## Document extract
=== Section Start ===
After a lack of systematic education in his elementary, middle, and high schools resulting from numerous disruptions in life during the Cultural Revolution, Yin passed the nationwide university examination in China and entered Peking University in 1978. He graduated in 1982 with a B.S. degree in Geomechanics and stayed on for one year in an M.S. program studying Precambrian geology of northern China at Peking University. He came to the United States in 1983 without finishing his M.S. degree in China. From 1983 to 1987, Yin pursued his Ph.D. degree in geology at the University of Southern California (USC).

== Career ==
In 1987, Yin was offered a tenure track acting assistant professor position at UCLA, one year before he officially obtained his doctoral degree from USC. At UCLA, he was appointed assistant professor in 1988, promoted to associate professor in 1993, and in 1996 became a full professor.

== Research ==
Yin's research was focused on studying how mountains are created and destroyed on Earth and other Solar System bodies. His work on Earth was field-based, which starts with making detailed geologic maps and ends with the construction of kinematic and mechanical models of the evolution of Earth's lithosphere. Based on analysis of satellite images and comparison against similar geologic settings from the Earth such as the western Pacific subduction system, Yin proposed a hypothesis that a primitive form of plate tectonics, expressed as local plate boundary processes involving thermal-boundary-layer recycling by impact-induced slab rollback, may have been responsible for the formation of the Tharsis rise on Mars. His proposed primitive plate tectonics differs from the modern plate tectonics on Earth, which operates over the entire planet.
=== Section End ===
Items from a data collection
=== Section Start ===
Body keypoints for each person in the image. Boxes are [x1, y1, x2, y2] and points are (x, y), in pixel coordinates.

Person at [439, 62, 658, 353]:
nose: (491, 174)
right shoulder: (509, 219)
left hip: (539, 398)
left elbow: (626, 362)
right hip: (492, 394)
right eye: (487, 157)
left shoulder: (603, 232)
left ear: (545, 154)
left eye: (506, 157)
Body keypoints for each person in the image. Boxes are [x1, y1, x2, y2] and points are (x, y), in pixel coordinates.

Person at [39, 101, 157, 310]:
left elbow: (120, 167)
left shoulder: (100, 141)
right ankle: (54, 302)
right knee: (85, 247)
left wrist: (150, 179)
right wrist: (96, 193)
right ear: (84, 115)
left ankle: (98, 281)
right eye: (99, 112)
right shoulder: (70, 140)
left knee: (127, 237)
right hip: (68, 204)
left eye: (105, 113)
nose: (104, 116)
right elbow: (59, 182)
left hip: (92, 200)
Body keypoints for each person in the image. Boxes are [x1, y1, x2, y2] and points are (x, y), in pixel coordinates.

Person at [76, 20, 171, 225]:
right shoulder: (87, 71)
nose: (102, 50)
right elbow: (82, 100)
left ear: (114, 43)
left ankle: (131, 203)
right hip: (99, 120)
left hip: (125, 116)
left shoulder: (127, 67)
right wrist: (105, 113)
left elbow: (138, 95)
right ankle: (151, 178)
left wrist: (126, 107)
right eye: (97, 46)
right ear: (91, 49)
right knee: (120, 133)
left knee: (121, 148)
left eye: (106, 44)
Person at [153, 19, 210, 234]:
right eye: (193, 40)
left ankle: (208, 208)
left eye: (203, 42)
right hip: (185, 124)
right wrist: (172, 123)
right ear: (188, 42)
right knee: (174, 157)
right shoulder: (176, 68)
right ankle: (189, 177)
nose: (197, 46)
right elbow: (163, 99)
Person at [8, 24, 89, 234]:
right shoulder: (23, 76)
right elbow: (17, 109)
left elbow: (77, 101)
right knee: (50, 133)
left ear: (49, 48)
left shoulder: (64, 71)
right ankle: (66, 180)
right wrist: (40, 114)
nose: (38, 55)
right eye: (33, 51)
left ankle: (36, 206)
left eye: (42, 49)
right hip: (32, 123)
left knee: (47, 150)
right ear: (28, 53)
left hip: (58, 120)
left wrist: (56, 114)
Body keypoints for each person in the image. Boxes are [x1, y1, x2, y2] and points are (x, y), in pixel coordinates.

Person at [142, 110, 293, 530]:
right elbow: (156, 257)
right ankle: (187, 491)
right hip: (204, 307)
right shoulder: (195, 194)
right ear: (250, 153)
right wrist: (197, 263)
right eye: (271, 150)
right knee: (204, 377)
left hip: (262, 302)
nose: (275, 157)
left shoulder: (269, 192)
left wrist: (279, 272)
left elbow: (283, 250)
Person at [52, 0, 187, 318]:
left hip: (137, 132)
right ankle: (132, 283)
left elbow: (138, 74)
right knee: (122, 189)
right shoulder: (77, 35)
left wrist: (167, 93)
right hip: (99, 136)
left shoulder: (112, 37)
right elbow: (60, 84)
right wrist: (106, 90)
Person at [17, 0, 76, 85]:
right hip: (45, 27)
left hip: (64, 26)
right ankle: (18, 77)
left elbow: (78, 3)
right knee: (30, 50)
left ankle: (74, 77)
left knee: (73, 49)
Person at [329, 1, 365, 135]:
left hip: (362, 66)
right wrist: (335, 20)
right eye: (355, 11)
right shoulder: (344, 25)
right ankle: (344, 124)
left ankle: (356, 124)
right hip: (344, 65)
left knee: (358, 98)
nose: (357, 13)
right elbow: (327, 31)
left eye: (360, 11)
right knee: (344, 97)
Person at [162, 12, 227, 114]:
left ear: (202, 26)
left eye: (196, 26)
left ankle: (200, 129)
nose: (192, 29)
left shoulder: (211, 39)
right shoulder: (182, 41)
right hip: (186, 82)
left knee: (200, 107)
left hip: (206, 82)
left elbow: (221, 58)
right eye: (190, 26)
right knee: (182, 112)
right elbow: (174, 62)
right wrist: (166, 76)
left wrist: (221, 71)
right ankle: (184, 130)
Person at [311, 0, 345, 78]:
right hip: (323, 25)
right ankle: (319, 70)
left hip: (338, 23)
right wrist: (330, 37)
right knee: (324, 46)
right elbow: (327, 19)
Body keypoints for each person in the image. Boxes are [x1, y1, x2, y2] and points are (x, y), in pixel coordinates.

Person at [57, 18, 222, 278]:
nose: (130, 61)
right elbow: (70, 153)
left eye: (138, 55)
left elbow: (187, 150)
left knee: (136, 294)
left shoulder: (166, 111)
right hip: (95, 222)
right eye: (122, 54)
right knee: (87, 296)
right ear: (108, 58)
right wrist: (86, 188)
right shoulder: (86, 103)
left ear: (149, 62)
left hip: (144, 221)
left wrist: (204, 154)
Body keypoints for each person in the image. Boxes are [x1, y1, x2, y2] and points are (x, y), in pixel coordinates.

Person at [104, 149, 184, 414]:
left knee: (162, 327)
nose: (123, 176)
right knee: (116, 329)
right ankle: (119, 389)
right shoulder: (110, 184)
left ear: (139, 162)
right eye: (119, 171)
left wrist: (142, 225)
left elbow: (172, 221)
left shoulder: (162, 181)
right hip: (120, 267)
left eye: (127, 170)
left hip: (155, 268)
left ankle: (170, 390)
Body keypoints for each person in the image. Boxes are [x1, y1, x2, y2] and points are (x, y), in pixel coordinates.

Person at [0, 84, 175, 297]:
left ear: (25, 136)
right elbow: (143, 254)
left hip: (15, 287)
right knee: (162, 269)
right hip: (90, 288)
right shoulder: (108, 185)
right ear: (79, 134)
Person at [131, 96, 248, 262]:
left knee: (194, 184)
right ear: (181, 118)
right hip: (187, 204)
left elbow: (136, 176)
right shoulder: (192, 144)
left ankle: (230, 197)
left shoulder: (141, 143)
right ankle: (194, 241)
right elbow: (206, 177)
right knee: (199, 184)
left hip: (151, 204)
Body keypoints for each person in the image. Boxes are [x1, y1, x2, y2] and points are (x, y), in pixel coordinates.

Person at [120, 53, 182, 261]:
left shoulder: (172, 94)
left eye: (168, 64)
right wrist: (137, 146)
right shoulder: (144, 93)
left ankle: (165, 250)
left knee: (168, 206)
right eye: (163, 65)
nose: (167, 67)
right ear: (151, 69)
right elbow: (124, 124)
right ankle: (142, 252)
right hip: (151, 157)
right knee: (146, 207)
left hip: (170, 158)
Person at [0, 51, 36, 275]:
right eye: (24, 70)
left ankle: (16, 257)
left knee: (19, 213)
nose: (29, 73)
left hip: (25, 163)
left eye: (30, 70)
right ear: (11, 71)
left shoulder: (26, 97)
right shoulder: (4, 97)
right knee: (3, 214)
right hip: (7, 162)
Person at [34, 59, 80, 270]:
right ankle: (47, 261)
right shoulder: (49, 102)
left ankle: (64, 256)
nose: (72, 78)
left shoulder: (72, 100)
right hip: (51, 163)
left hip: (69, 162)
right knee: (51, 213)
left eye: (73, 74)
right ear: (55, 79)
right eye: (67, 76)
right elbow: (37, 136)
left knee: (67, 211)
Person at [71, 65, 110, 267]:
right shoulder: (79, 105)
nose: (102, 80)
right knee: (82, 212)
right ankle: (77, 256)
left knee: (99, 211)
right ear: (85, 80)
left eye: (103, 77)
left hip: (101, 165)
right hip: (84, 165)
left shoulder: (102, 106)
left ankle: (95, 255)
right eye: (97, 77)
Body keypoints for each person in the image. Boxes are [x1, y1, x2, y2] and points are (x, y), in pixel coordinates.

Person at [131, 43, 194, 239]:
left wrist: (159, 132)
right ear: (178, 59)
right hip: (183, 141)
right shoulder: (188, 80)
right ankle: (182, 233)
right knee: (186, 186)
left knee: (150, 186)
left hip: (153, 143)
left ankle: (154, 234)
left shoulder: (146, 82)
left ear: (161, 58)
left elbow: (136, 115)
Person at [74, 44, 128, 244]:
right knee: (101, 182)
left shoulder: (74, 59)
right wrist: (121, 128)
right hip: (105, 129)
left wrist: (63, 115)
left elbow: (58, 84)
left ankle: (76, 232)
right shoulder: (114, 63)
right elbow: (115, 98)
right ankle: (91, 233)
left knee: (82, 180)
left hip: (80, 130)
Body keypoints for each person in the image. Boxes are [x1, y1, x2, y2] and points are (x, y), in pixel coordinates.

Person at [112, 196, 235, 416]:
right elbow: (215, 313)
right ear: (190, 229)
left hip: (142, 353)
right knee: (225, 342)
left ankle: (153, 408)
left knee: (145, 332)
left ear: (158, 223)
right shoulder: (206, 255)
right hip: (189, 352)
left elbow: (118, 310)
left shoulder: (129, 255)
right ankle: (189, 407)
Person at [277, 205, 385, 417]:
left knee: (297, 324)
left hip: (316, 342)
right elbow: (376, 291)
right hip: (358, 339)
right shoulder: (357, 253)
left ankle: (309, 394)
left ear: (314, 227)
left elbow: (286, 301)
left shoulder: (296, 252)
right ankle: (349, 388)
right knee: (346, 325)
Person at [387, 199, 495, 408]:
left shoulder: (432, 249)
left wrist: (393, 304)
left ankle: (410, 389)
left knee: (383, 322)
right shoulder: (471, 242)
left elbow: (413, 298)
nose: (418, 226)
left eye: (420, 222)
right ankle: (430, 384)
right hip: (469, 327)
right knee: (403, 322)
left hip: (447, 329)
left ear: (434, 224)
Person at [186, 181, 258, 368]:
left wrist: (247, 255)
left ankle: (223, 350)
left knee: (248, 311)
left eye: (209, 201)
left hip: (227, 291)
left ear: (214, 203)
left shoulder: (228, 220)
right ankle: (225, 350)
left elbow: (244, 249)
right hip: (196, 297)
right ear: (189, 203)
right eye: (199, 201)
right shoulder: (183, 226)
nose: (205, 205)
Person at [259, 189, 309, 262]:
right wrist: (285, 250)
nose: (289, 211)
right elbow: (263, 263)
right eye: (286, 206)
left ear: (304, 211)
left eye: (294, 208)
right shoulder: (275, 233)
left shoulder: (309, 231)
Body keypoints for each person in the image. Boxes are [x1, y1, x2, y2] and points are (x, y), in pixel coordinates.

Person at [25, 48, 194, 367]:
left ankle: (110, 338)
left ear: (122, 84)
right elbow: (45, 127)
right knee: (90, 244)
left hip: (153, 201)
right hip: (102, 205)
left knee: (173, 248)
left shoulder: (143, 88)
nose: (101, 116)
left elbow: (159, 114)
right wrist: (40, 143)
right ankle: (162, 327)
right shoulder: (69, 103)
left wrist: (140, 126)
=== Section End ===
## Exercise 1
According to the passage on Yin, in what year did Yin become a full professor at UCLA?
## Exercise 2
List every distinct year mentioned in the passage on Yin.
## Exercise 3
Using the passage on Yin, decide whether each statement agrees with it: (a) Yin finished his M.S. degree at Peking University before coming to the United States. (b) Yin's hypothesis concerns the formation of the Tharsis rise on Mars. (c) Yin's work on Earth relied mainly on laboratory experiments. Answer yes or no for each, quoting the words that decide it.

## Expected output 1
1996

## Expected output 2
1978, 1982, 1983, 1987, 1988, 1993, 1996

## Expected output 3
(a) No: "He came to the United States in 1983 without finishing his M.S. degree in China."
(b) Yes: "may have been responsible for the formation of the Tharsis rise on Mars"
(c) No: "His work on Earth was field-based"